Poi finalmente la tregua, torniamo al nord dove un tempo c’era casa nostra, sperando di poter davvero cominciare a ricostruire la nostra vita. Ma adesso eccoci di nuovo qui, assediati dai carri armati e dalle esplosioni, senza più una briciola di pane da mangiare da quasi tre mesi. Mi porto addosso le ferite delle bombe. Sono sopravvissuto più volte alle esplosioni, ma non ne sono uscito illeso. Il mio corpo è esausto. La mia salute peggiora. Ogni giorno è una lotta. Circa due settimane fa sono sopravvissuto a un bombardamento israeliano avvenuto proprio davanti ai miei occhi. Ed è ancora lì, davanti ai miei occhi, non riesco a smettere di pensare a quella scena. Mi accompagna ogni notte. Le immagini terrificanti di sangue, di pezzi di corpi, e di come il mio corpo sia sopravvissuto, mi tormentano. Vivo in un’ombra perenne. E la verità è che non so per quanto ancora potremo resistere.

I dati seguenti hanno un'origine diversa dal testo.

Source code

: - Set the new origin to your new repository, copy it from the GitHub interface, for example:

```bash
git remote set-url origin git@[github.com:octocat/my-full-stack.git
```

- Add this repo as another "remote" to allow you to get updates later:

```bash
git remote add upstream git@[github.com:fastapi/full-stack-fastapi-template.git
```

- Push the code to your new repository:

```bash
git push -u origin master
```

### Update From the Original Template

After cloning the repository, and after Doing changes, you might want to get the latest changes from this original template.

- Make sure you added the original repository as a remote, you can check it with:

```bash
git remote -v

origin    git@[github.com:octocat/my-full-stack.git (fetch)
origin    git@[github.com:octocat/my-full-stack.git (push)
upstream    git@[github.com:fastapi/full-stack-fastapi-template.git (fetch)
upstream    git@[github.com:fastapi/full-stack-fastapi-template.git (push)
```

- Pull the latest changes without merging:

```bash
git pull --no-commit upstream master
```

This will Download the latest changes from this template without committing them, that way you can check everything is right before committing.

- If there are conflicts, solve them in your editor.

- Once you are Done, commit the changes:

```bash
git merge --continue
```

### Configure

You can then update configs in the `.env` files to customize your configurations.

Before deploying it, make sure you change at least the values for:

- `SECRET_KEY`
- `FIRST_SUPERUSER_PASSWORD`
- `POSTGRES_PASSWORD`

Non so se vedrò la fine di questa guerra, o se farò parte della conta dei suoi morti.

 

Adesso, mentre scrivo, nessuno dorme. A tenerci svegli non è solo il rumore degli aerei da guerra e dei droni israeliani che rombano sopra di noi a tutte le ore, è anche la fame, che scava dentro i nostri corpi come una bomba silenziosa. Non c’è tregua. Di notte sentiamo le esplosioni. Di giorno cerchiamo cibo. A volte è lo stomaco a svegliarci con i suoi crampi, altre volte sono le urla dei bambini. Nessuno qui riesce più a distinguere i giorni dalle notti. E nel tempo in cui tutto questo accade, il mondo continua a girarsi dall’altra parte. Ma io non taccio. Io scrivo. Perché Gaza non è solo una striscia di terra, Gaza è la mia vita.